RWANDA – “Our Real Africa
June 24-27 – Kigali/Volcanoes National Park
The Gorillas

         After three hours ascending a 65-degree jungle mass, machete-ing out our path, we saw them—the biggest family of Silverback gorillas, with four full-grown males and who-knows-how-many females and little ones.  Za, Apol, and I stood in awe; Mikka, Jenn, and Caroll collapsed in exhaustion. The gorillas grazed, ignoring us.

         “Get back!”  Growled a man with a riffle, pushing Apol and me into a wall of brush.  Four hundred pounds of silver and black hurled towards our guide, who quietly stood waiting.  With a grunt, the protective, dominate male batted our guide to the side, turned around, and huffed off.  Dominance established, the leader allowed us to observe his family.

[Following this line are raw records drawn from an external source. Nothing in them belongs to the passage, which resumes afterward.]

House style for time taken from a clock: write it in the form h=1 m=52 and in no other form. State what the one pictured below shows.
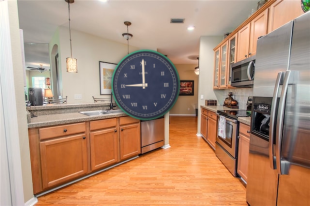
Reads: h=9 m=0
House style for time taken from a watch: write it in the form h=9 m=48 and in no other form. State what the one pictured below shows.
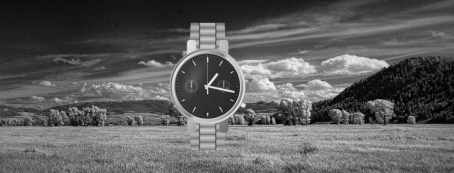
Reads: h=1 m=17
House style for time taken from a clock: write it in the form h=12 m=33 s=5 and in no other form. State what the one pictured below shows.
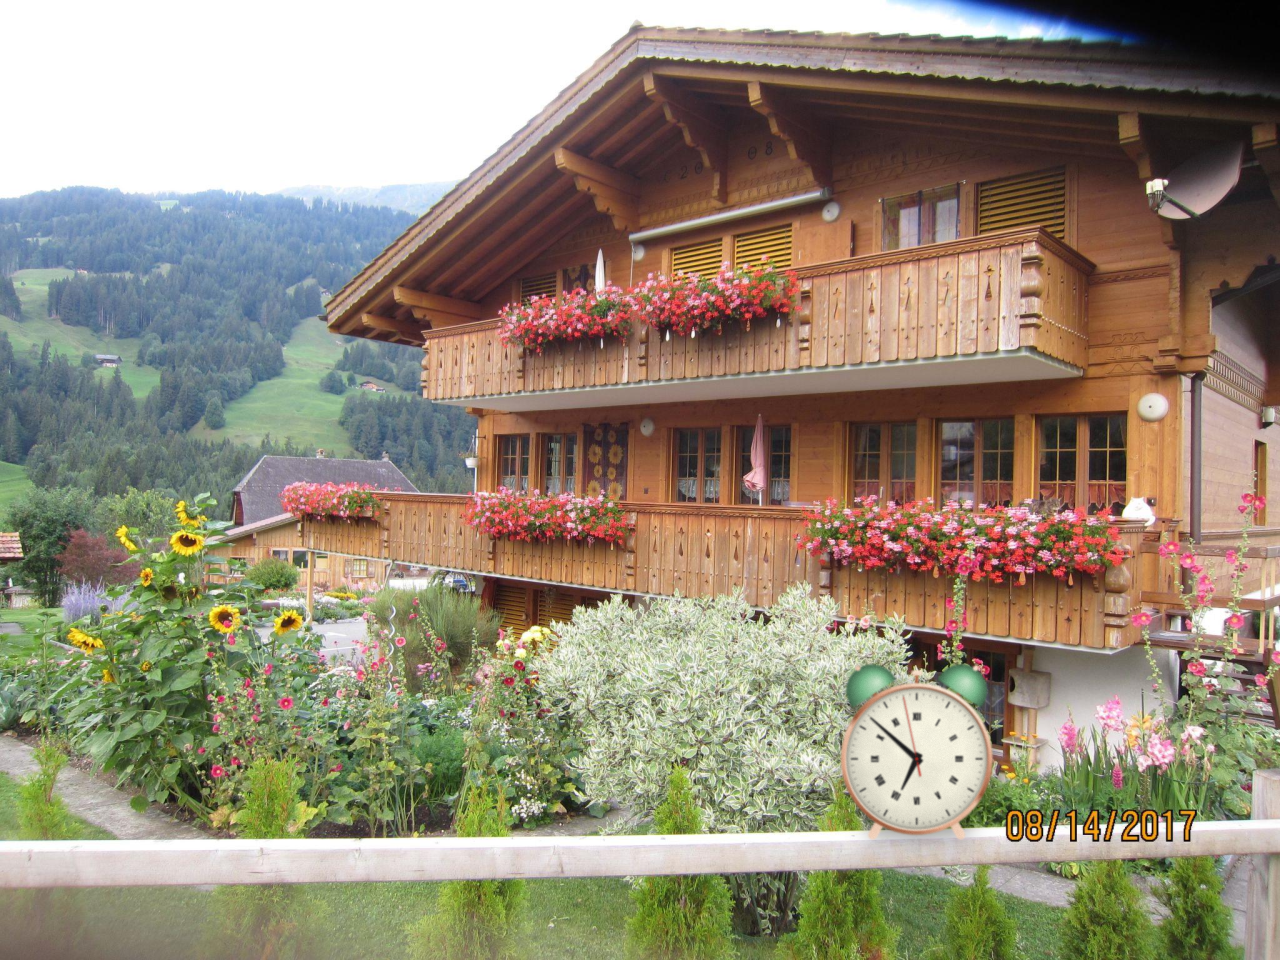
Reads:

TANZANIA – “The Orphans Refuge
June 28-30 – Dar Es Salaam
The Orphans

         At midmorning we left the Kilimanjaro Hotel Empiksi to visit a local orphanage, bearing gifts.  Congregated in their rough wooden floored, wooden tabled, and smoothed wooden benched lunchroom, we distributed pens, pencils, notebooks, and several choices of clothing to the older children. To the little ones we passed out crayons, colored pencils, markers, and drawing paper. In addition, each child chose an individual gift, plus we supplied the school with several volleyballs, basketballs, footballs, Frisbees, energy bars, and anything we didn’t want to haul back to the states.  After that, we headed for the playground!

         My brother, an accomplished martial artist, proceeded to teach several adoring youths some basic moves.  My older sister, Mikka, and her friend, Jenn, both volleyball coaches, set up a game of volleyball.  Apol and I sang and danced with the remaining local orphan children.  It was a very heartwarming, satisfactory day.